··· Supplied passage
My wife (who actaully the question was for) was playing around with it last night and ended up figuring it out.

ktulu


----------



## Ritchie503 (Jun 14, 2007)

ktulu said:


> I am trying to freeze both a row and a column at the same time. I know it can be done (I actually have it done in another file, but now I can't figure out how I did it...).


I had to look that up in the online help a couple months ago... Real kicker was I one column/row click off of doing it right, but had to break down and read instructions.


----------



## frazil (Jun 14, 2007)

I have a question too for all you excel gurus: I want to change the default graphs so they come up the same every time and so I don't always have to edit everything. Stuff like gridlines, on and what line type, etc. Is there a way to do that?


----------



## TouchDown (Jun 19, 2007)

If you modify an existing chart and want to use it as a "style" for future charts... From the XL help... haven't done this myself - *****************

Microsoft Excel provides a variety of standard and built-in custom chart types. If needed, however, you can turn any chart type that you have modified when you created a chart into a user-defined custom chart type that you can use again or share with other users.
······
▶ [Requirement A]:
According to the Excel forum thread, what can a chart type modified while creating a chart be turned into?
▶ [Requirement B]:
Write out the part of the Excel forum thread from "My wife (who" to "Ritchie503 (Jun 14, 2007)", word for word.
▶ [Requirement C]:
Decide whether each statement agrees with the Excel forum thread, and back each yes or no with the deciding words from the thread, quoted exactly. (i) Ritchie503 looked up how to freeze a row and a column in the online help. (ii) TouchDown has personally saved a modified chart as a style for future charts. (iii) frazil wants gridline settings to be part of the default graphs.
··· Supplied material
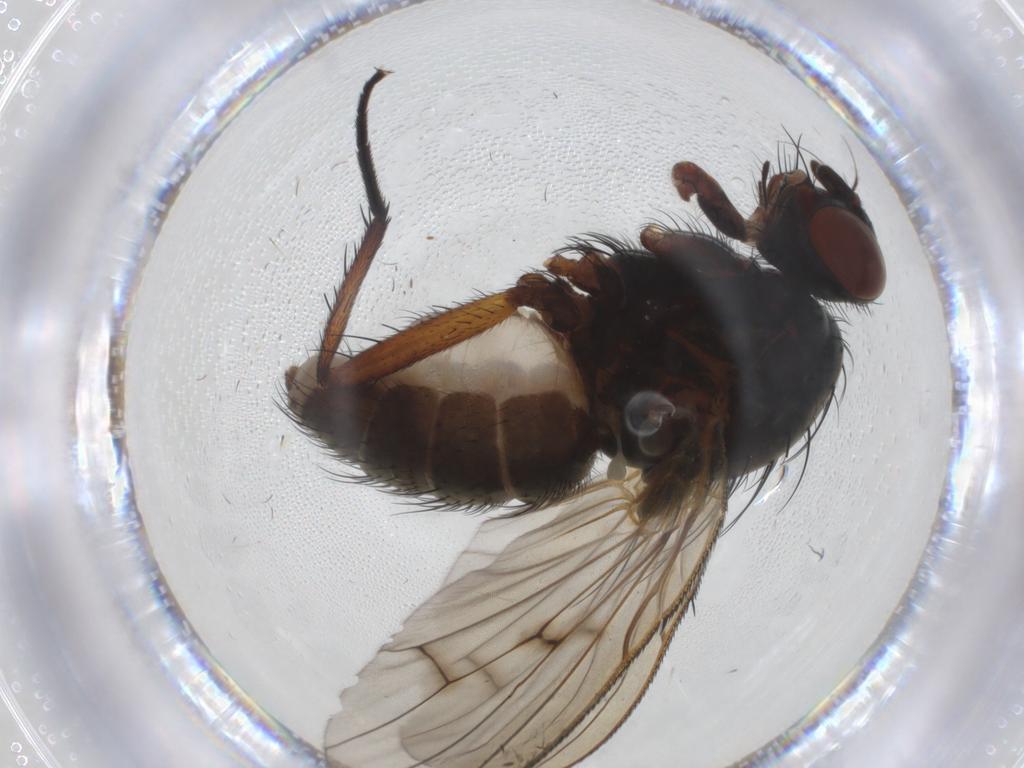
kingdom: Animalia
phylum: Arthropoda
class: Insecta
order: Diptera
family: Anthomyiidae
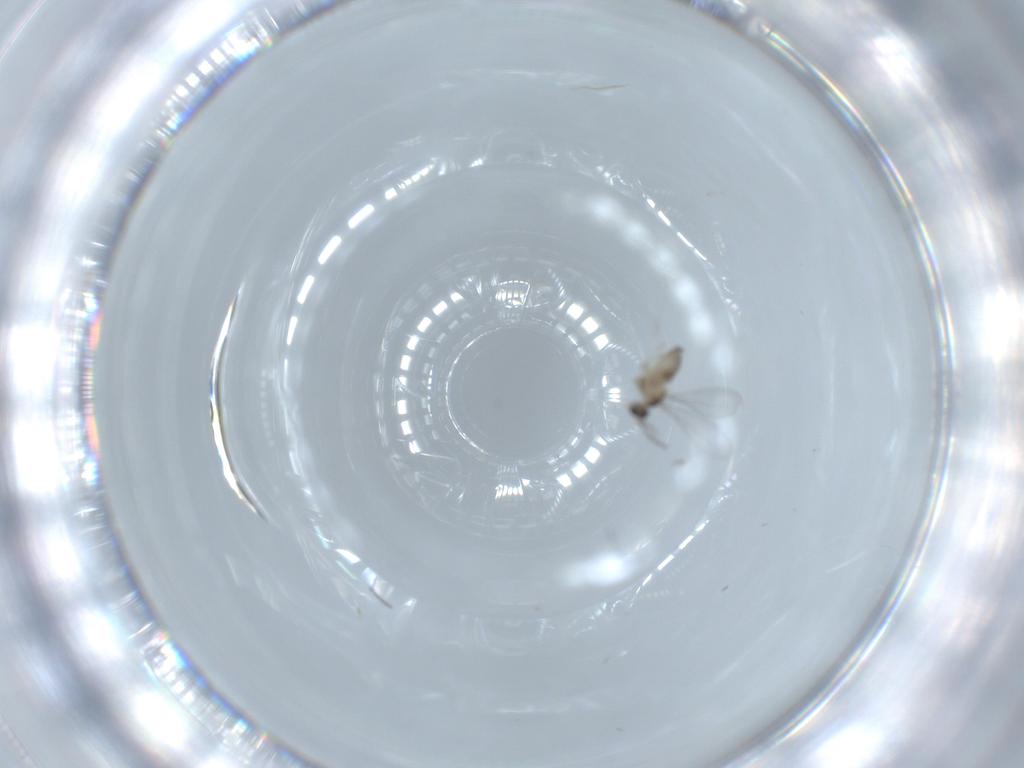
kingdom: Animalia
······
▶ [Correct result A]:
A user-defined custom chart type that can be used again or shared with other users.

▶ [Correct result B]:
My wife (who actaully the question was for) was playing around with it last night and ended up figuring it out.

ktulu


----------



## Ritchie503 (Jun 14, 2007)

▶ [Correct result C]:
(i) Yes: "I had to look that up in the online help a couple months ago"
(ii) No: "haven't done this myself"
(iii) Yes: "Stuff like gridlines, on and what line type, etc."